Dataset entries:
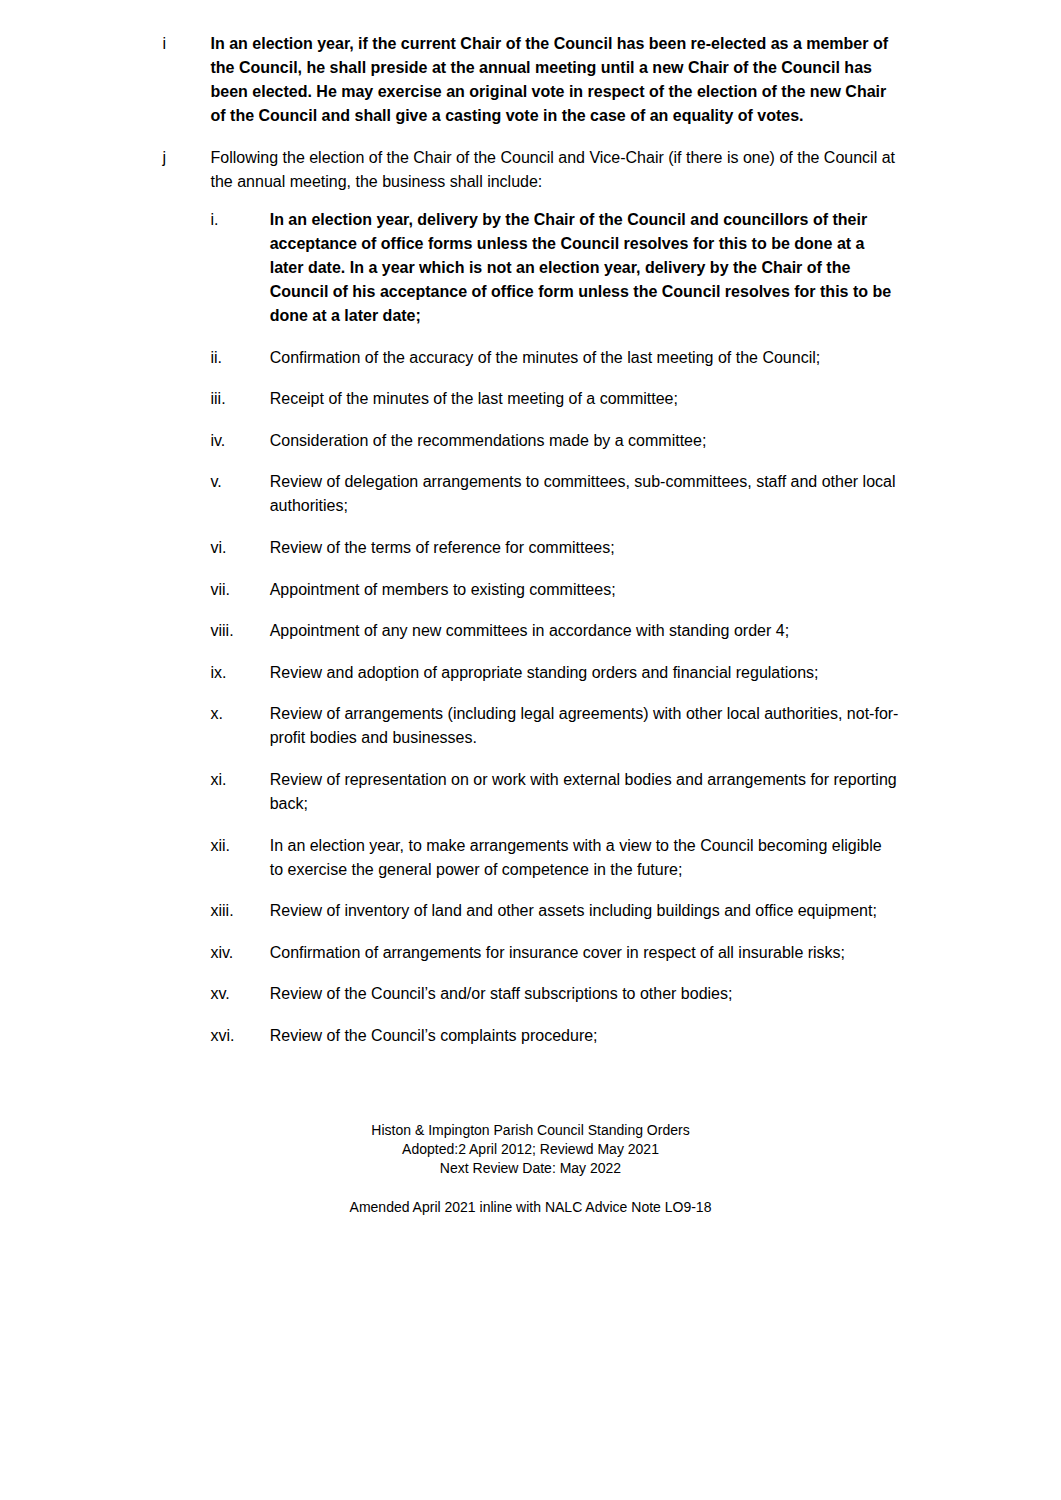i In an election year, if the current Chair of the Council has been re-elected as a member of the Council, he shall preside at the annual meeting until a new Chair of the Council has been elected. He may exercise an original vote in respect of the election of the new Chair of the Council and shall give a casting vote in the case of an equality of votes.
j Following the election of the Chair of the Council and Vice-Chair (if there is one) of the Council at the annual meeting, the business shall include:
i. In an election year, delivery by the Chair of the Council and councillors of their acceptance of office forms unless the Council resolves for this to be done at a later date. In a year which is not an election year, delivery by the Chair of the Council of his acceptance of office form unless the Council resolves for this to be done at a later date;
ii. Confirmation of the accuracy of the minutes of the last meeting of the Council;
iii. Receipt of the minutes of the last meeting of a committee;
iv. Consideration of the recommendations made by a committee;
v. Review of delegation arrangements to committees, sub-committees, staff and other local authorities;
vi. Review of the terms of reference for committees;
vii. Appointment of members to existing committees;
viii. Appointment of any new committees in accordance with standing order 4;
ix. Review and adoption of appropriate standing orders and financial regulations;
x. Review of arrangements (including legal agreements) with other local authorities, not-for-profit bodies and businesses.
xi. Review of representation on or work with external bodies and arrangements for reporting back;
xii. In an election year, to make arrangements with a view to the Council becoming eligible to exercise the general power of competence in the future;
xiii. Review of inventory of land and other assets including buildings and office equipment;
xiv. Confirmation of arrangements for insurance cover in respect of all insurable risks;
xv. Review of the Council’s and/or staff subscriptions to other bodies;
xvi. Review of the Council’s complaints procedure;
Histon & Impington Parish Council Standing Orders
Adopted:2 April 2012; Reviewd May 2021
Next Review Date: May 2022
Amended April 2021 inline with NALC Advice Note LO9-18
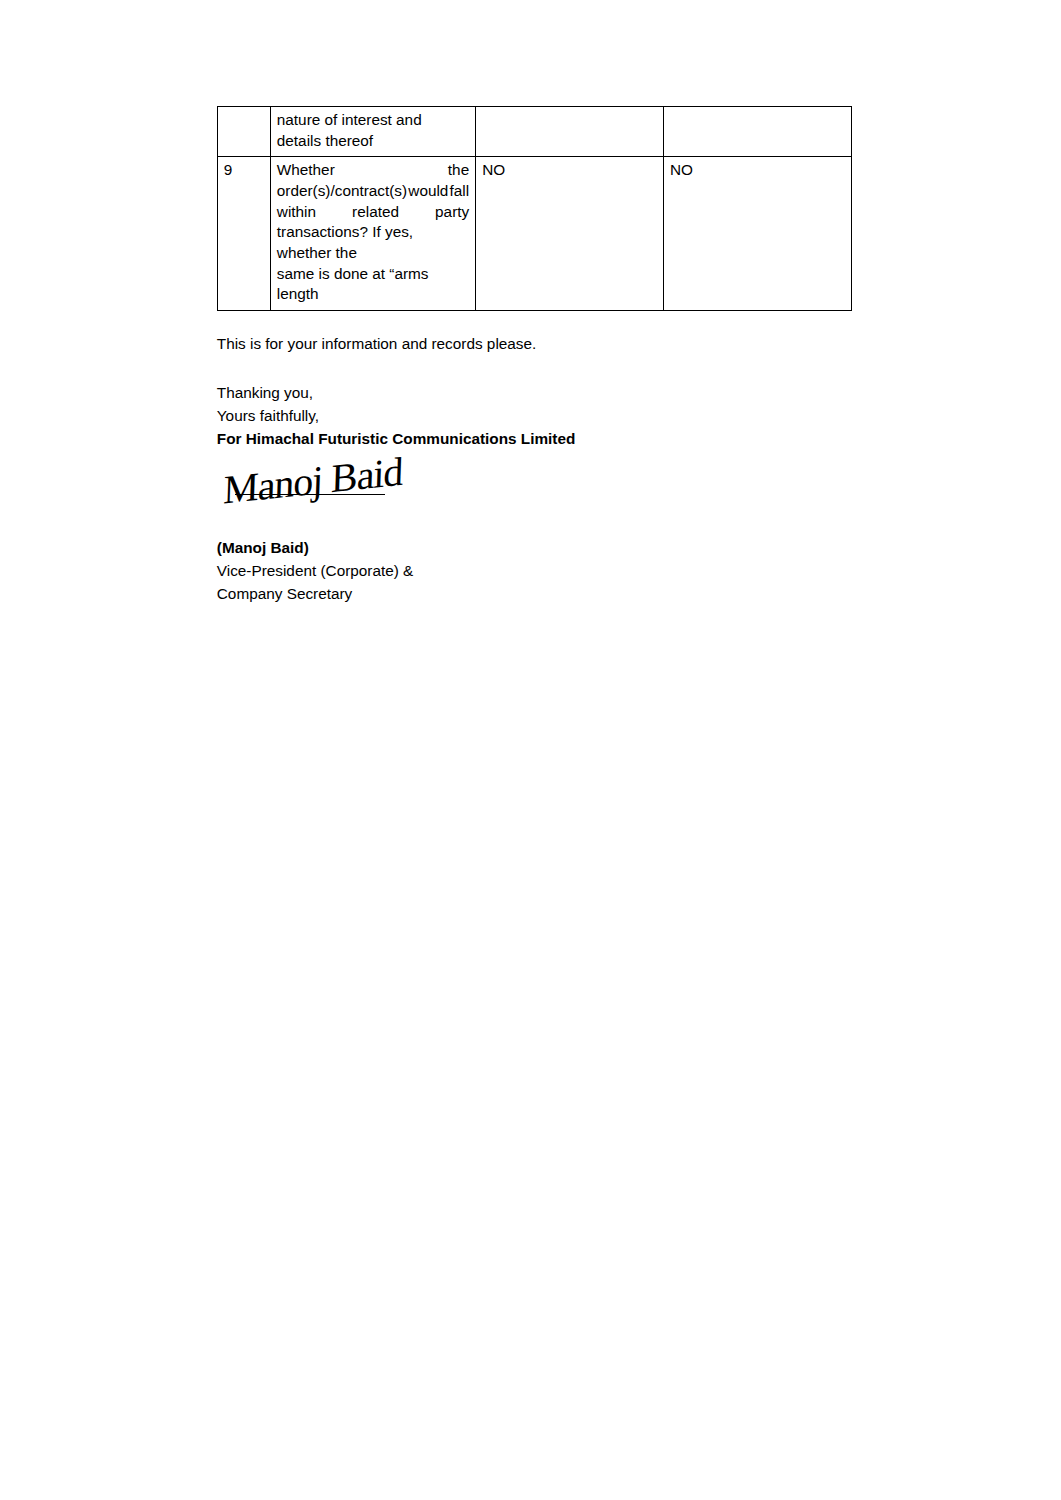| | nature of interest and details thereof | | |
| 9 | Whether the order(s)/contract(s) would fall within related party transactions? If yes, whether the same is done at “arms length | NO | NO |
This is for your information and records please.
Thanking you,
Yours faithfully,
For Himachal Futuristic Communications Limited
Manoj Baid
(Manoj Baid)
Vice-President (Corporate) &
Company Secretary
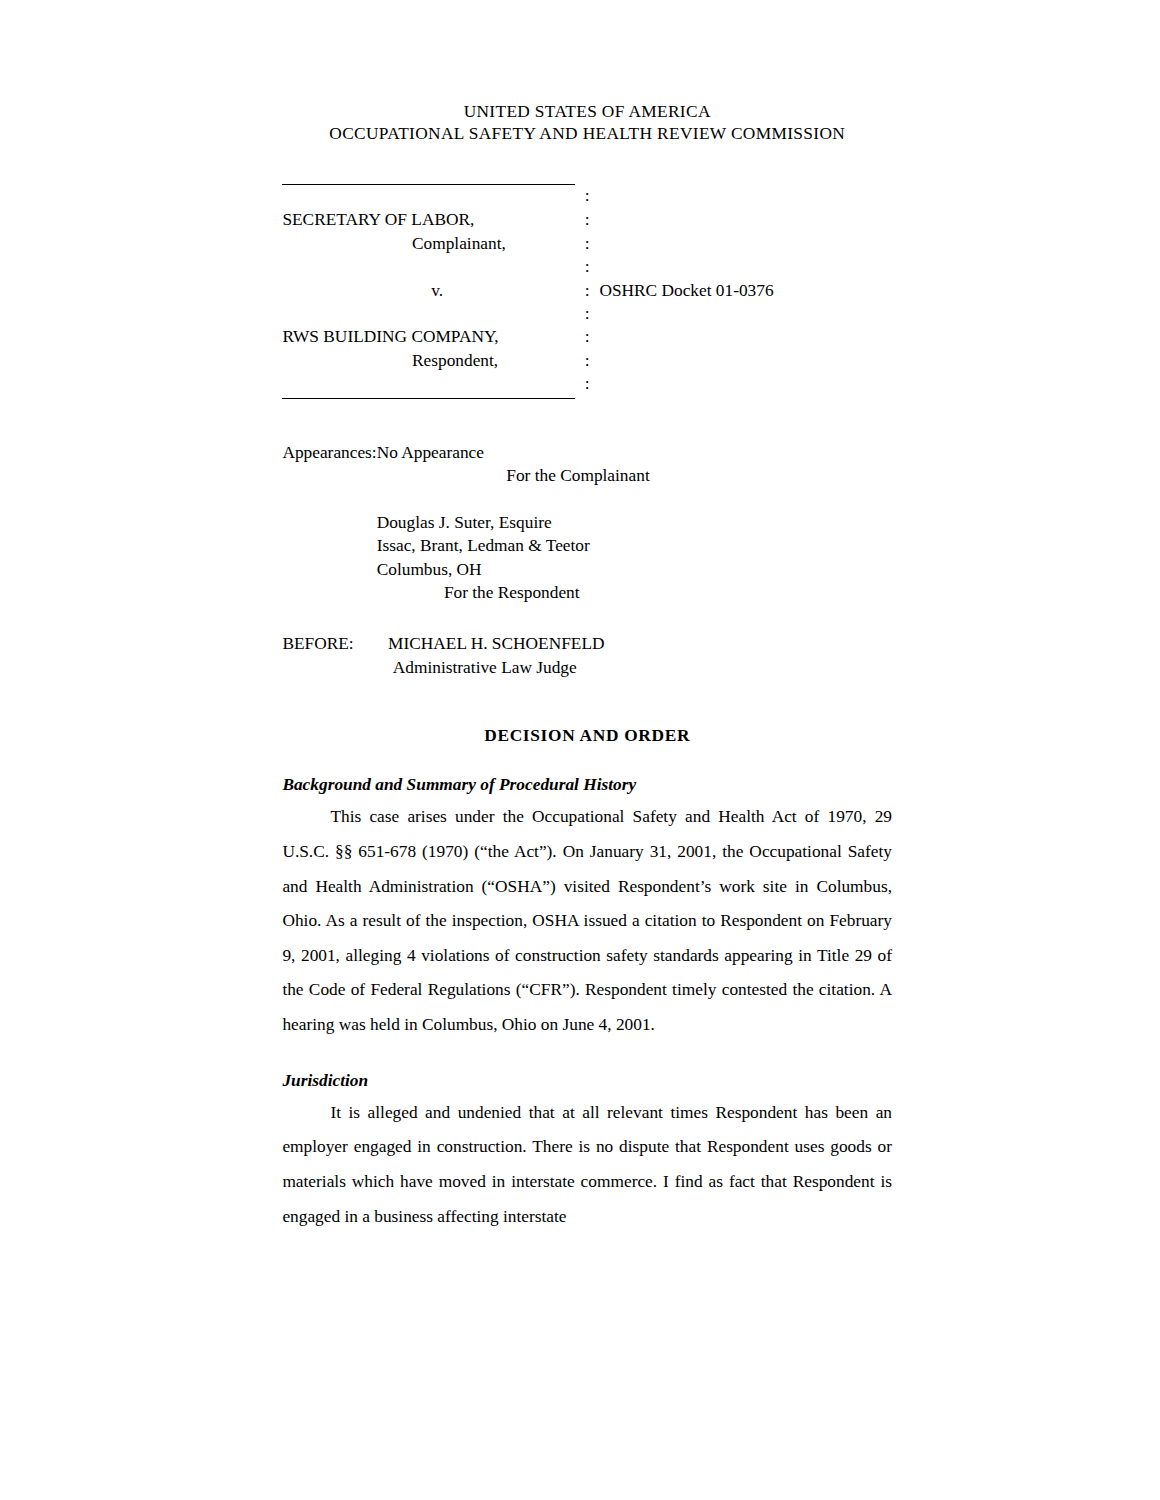UNITED STATES OF AMERICA
OCCUPATIONAL SAFETY AND HEALTH REVIEW COMMISSION
| | : | |
| SECRETARY OF LABOR, | : | |
| Complainant, | : | |
| | : | |
| v. | : | OSHRC Docket 01-0376 |
| | : | |
| RWS BUILDING COMPANY, | : | |
| Respondent, | : | |
| | : | |
| Appearances: | No Appearance For the Complainant Douglas J. Suter, Esquire Issac, Brant, Ledman & Teetor Columbus, OH For the Respondent |
| BEFORE: | MICHAEL H. SCHOENFELD Administrative Law Judge |
DECISION AND ORDER
Background and Summary of Procedural History
This case arises under the Occupational Safety and Health Act of 1970, 29 U.S.C. §§ 651-678 (1970) (“the Act”). On January 31, 2001, the Occupational Safety and Health Administration (“OSHA”) visited Respondent’s work site in Columbus, Ohio. As a result of the inspection, OSHA issued a citation to Respondent on February 9, 2001, alleging 4 violations of construction safety standards appearing in Title 29 of the Code of Federal Regulations (“CFR”). Respondent timely contested the citation. A hearing was held in Columbus, Ohio on June 4, 2001.
Jurisdiction
It is alleged and undenied that at all relevant times Respondent has been an employer engaged in construction. There is no dispute that Respondent uses goods or materials which have moved in interstate commerce. I find as fact that Respondent is engaged in a business affecting interstate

WORK ITEM: The records above are to be reproduced exactly; the pictures are to be left out.

OUTPUT:
i In an election year, if the current Chair of the Council has been re-elected as a member of the Council, he shall preside at the annual meeting until a new Chair of the Council has been elected. He may exercise an original vote in respect of the election of the new Chair of the Council and shall give a casting vote in the case of an equality of votes.
j Following the election of the Chair of the Council and Vice-Chair (if there is one) of the Council at the annual meeting, the business shall include:
i. In an election year, delivery by the Chair of the Council and councillors of their acceptance of office forms unless the Council resolves for this to be done at a later date. In a year which is not an election year, delivery by the Chair of the Council of his acceptance of office form unless the Council resolves for this to be done at a later date;
ii. Confirmation of the accuracy of the minutes of the last meeting of the Council;
iii. Receipt of the minutes of the last meeting of a committee;
iv. Consideration of the recommendations made by a committee;
v. Review of delegation arrangements to committees, sub-committees, staff and other local authorities;
vi. Review of the terms of reference for committees;
vii. Appointment of members to existing committees;
viii. Appointment of any new committees in accordance with standing order 4;
ix. Review and adoption of appropriate standing orders and financial regulations;
x. Review of arrangements (including legal agreements) with other local authorities, not-for-profit bodies and businesses.
xi. Review of representation on or work with external bodies and arrangements for reporting back;
xii. In an election year, to make arrangements with a view to the Council becoming eligible to exercise the general power of competence in the future;
xiii. Review of inventory of land and other assets including buildings and office equipment;
xiv. Confirmation of arrangements for insurance cover in respect of all insurable risks;
xv. Review of the Council’s and/or staff subscriptions to other bodies;
xvi. Review of the Council’s complaints procedure;
Histon & Impington Parish Council Standing Orders
Adopted:2 April 2012; Reviewd May 2021
Next Review Date: May 2022
Amended April 2021 inline with NALC Advice Note LO9-18
| | nature of interest and details thereof | | |
| 9 | Whether the order(s)/contract(s) would fall within related party transactions? If yes, whether the same is done at “arms length | NO | NO |
This is for your information and records please.
Thanking you,
Yours faithfully,
For Himachal Futuristic Communications Limited
Manoj Baid
(Manoj Baid)
Vice-President (Corporate) &
Company Secretary
UNITED STATES OF AMERICA
OCCUPATIONAL SAFETY AND HEALTH REVIEW COMMISSION
| | : | |
| SECRETARY OF LABOR, | : | |
| Complainant, | : | |
| | : | |
| v. | : | OSHRC Docket 01-0376 |
| | : | |
| RWS BUILDING COMPANY, | : | |
| Respondent, | : | |
| | : | |
| Appearances: | No Appearance For the Complainant Douglas J. Suter, Esquire Issac, Brant, Ledman & Teetor Columbus, OH For the Respondent |
| BEFORE: | MICHAEL H. SCHOENFELD Administrative Law Judge |
DECISION AND ORDER
Background and Summary of Procedural History
This case arises under the Occupational Safety and Health Act of 1970, 29 U.S.C. §§ 651-678 (1970) (“the Act”). On January 31, 2001, the Occupational Safety and Health Administration (“OSHA”) visited Respondent’s work site in Columbus, Ohio. As a result of the inspection, OSHA issued a citation to Respondent on February 9, 2001, alleging 4 violations of construction safety standards appearing in Title 29 of the Code of Federal Regulations (“CFR”). Respondent timely contested the citation. A hearing was held in Columbus, Ohio on June 4, 2001.
Jurisdiction
It is alleged and undenied that at all relevant times Respondent has been an employer engaged in construction. There is no dispute that Respondent uses goods or materials which have moved in interstate commerce. I find as fact that Respondent is engaged in a business affecting interstate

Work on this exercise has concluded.